● **Information provided**:
####

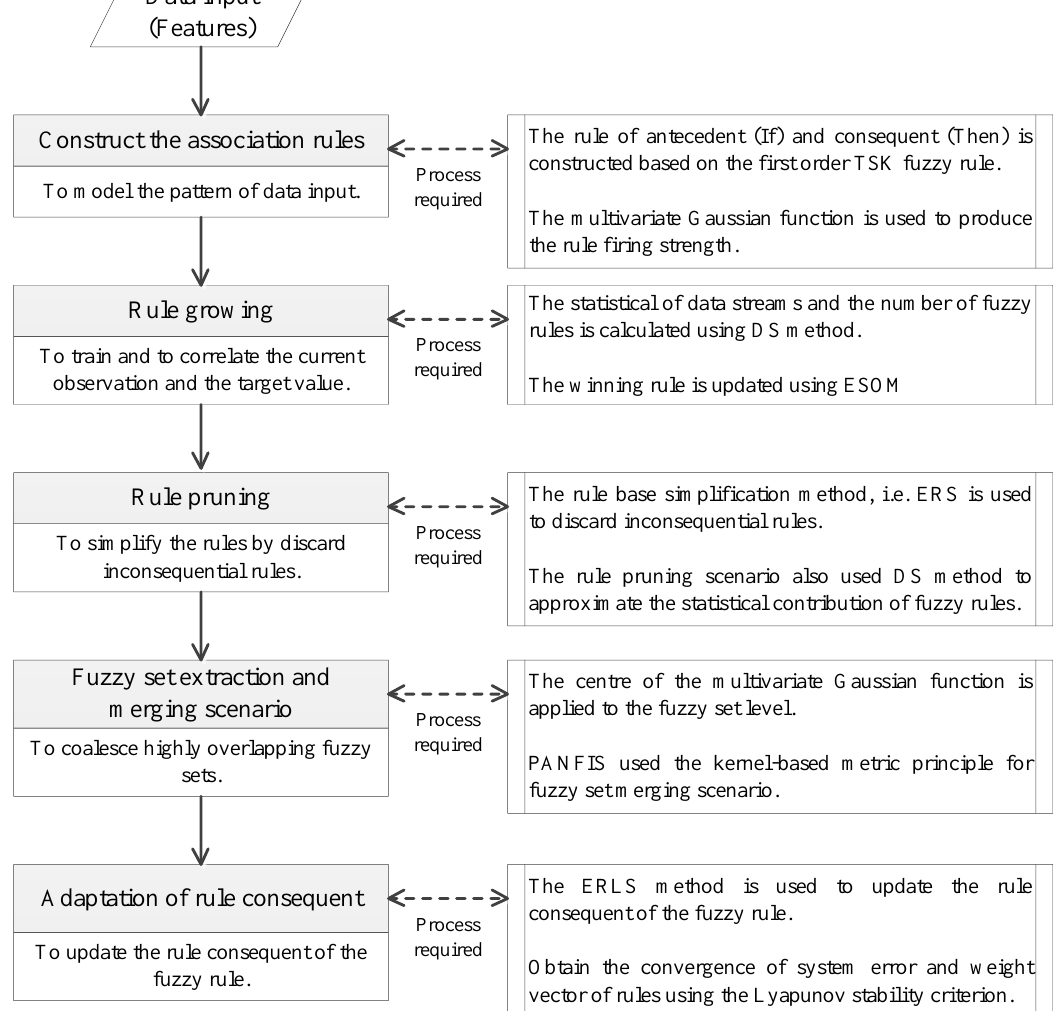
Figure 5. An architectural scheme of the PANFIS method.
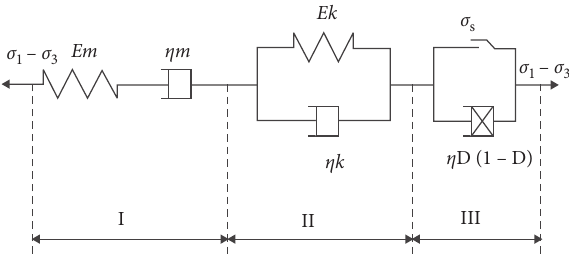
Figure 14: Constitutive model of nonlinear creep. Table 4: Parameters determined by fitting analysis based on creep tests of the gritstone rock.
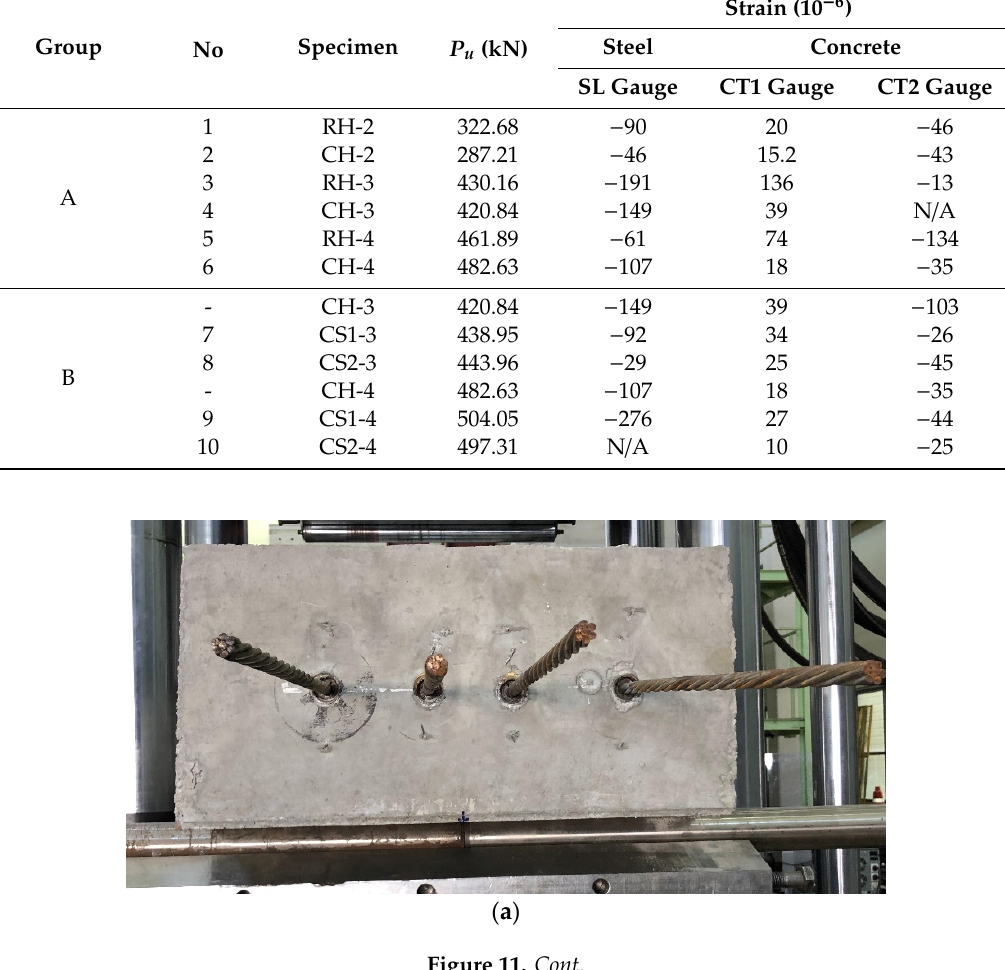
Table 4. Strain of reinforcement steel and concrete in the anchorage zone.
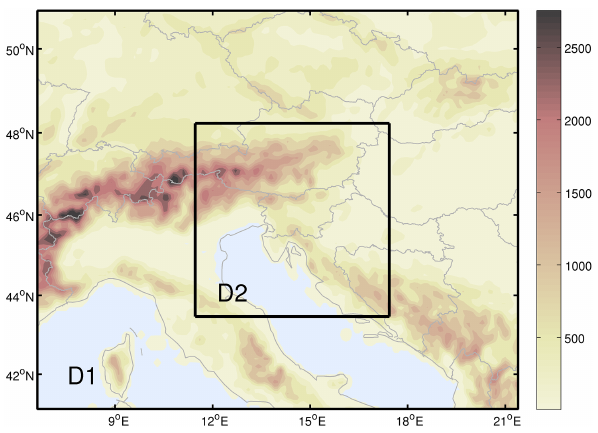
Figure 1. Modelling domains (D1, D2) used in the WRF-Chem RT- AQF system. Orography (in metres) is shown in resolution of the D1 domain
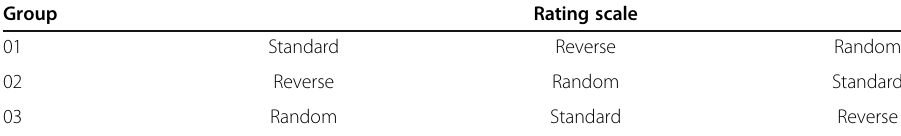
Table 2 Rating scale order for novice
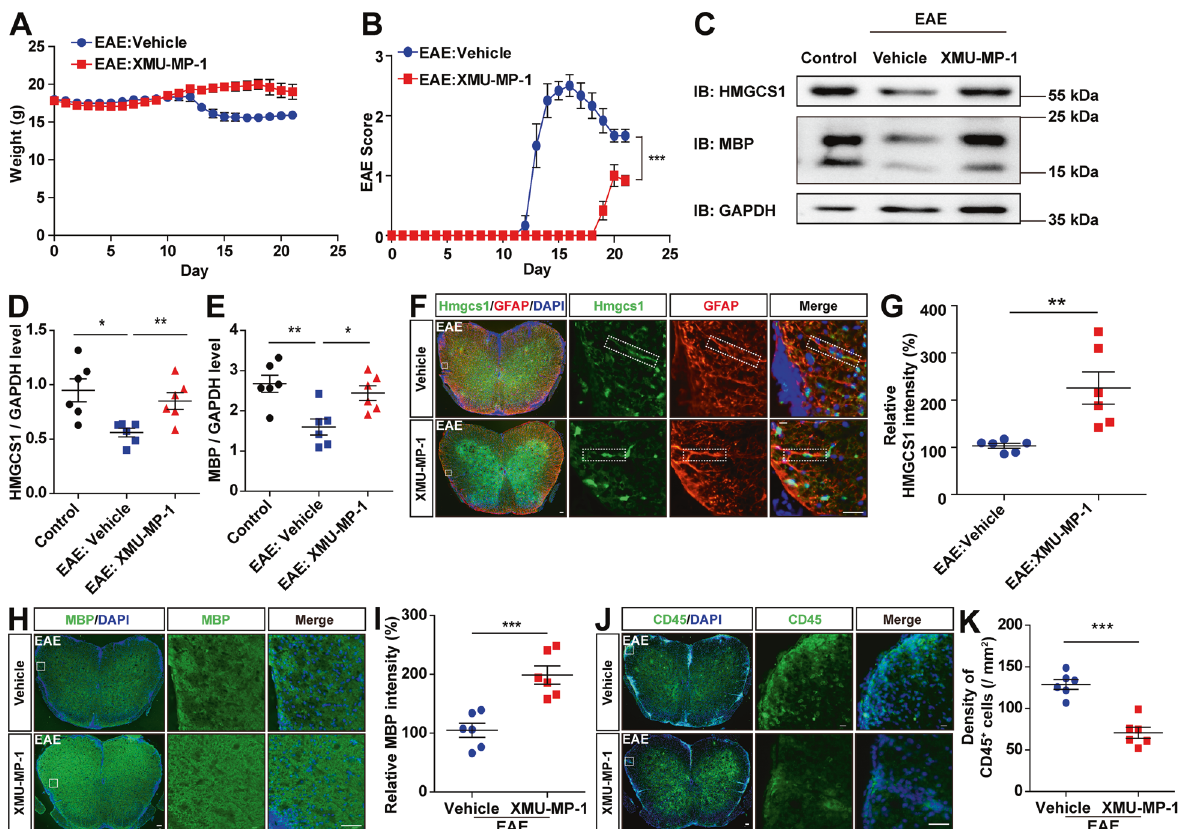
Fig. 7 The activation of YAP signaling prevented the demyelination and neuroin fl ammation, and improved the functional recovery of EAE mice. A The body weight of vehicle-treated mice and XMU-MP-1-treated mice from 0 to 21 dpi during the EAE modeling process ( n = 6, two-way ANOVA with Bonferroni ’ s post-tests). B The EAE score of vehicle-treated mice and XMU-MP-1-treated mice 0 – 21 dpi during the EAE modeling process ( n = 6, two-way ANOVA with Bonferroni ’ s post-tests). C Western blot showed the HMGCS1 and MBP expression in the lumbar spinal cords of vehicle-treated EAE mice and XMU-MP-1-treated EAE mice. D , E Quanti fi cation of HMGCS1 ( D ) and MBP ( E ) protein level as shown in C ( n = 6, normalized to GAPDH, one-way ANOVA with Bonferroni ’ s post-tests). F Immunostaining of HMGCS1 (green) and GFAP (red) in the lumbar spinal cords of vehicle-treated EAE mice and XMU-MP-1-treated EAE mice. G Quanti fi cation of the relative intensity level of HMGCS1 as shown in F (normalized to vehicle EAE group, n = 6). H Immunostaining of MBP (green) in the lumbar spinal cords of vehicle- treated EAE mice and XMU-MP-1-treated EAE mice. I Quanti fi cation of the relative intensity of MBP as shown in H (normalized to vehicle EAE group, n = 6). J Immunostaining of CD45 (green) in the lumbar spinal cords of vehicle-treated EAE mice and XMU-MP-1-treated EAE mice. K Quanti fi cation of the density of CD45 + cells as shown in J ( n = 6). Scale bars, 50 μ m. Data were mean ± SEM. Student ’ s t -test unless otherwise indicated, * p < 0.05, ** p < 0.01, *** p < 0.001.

####

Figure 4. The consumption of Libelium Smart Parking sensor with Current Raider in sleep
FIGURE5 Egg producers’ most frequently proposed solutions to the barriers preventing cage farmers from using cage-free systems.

####

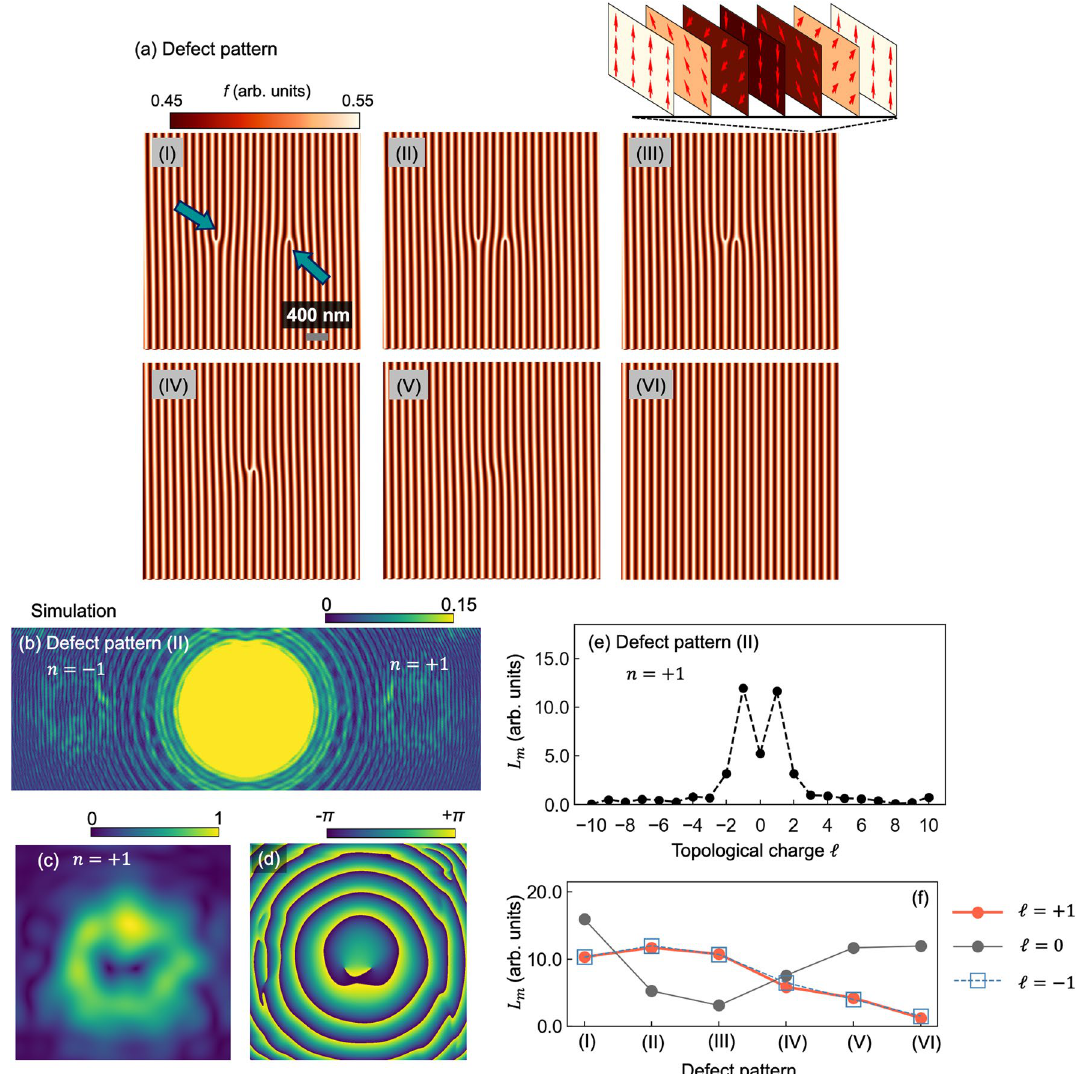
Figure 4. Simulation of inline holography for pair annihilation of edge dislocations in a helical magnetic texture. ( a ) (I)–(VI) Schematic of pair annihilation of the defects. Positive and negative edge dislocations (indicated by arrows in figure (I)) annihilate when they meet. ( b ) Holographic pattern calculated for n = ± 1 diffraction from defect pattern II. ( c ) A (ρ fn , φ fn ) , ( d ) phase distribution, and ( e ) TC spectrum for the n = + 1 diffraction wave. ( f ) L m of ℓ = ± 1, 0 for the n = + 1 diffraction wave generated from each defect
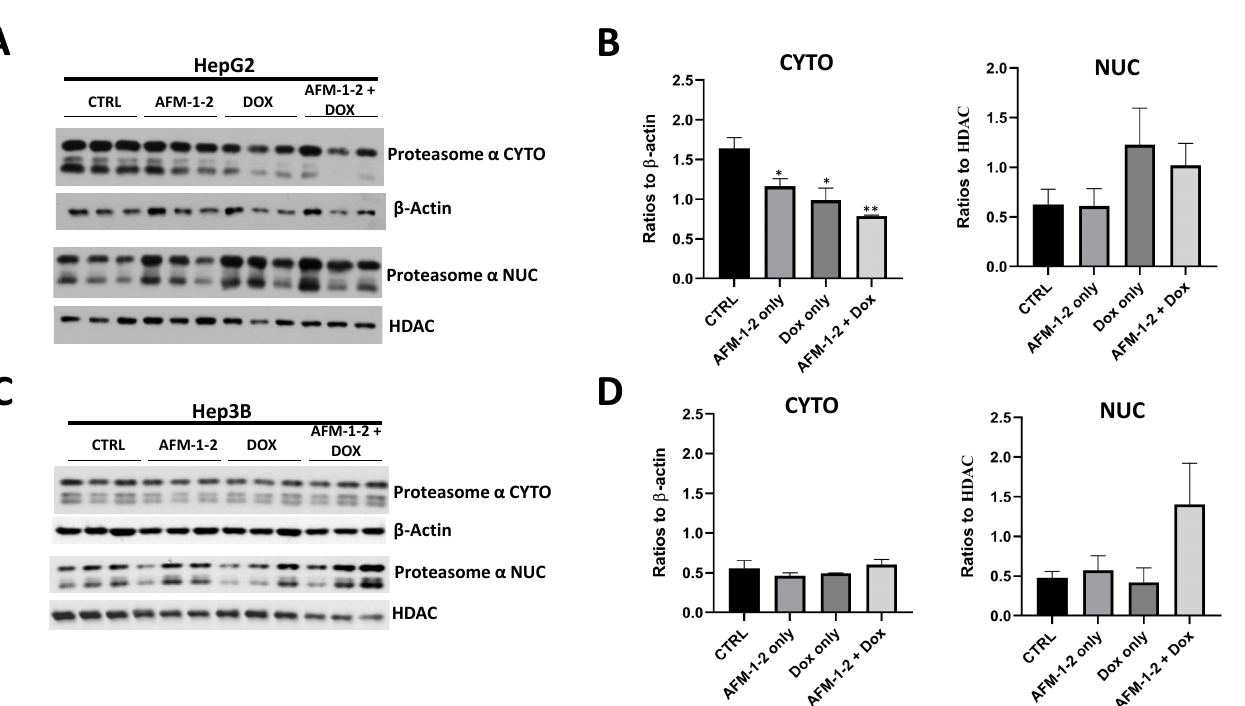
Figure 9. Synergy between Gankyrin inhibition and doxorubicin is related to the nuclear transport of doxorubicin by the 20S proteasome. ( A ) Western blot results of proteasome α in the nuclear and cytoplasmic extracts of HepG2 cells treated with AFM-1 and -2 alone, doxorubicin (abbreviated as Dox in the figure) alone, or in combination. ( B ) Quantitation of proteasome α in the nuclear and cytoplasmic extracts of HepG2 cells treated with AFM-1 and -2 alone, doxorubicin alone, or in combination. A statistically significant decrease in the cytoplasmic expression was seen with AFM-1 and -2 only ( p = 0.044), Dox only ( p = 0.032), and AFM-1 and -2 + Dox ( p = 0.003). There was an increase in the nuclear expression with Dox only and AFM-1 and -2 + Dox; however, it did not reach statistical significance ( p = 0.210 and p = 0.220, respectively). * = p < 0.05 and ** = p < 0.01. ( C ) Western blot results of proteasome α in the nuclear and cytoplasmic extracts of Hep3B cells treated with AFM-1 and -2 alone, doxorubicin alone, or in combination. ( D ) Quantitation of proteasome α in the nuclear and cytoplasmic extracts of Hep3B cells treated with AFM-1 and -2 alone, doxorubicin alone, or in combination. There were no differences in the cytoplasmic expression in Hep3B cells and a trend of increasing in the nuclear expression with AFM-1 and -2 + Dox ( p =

####

● **Work task**:
Beginning at the line that has "Table 4. Strain" and ending at the line that has "Table 2 Rating scale order for novice", restate the listing above word for word, pictures left out.

● **Task response**:
Table 4. Strain of reinforcement steel and concrete in the anchorage zone.
Figure 1. Modelling domains (D1, D2) used in the WRF-Chem RT- AQF system. Orography (in metres) is shown in resolution of the D1 domain
Table 2 Rating scale order for novice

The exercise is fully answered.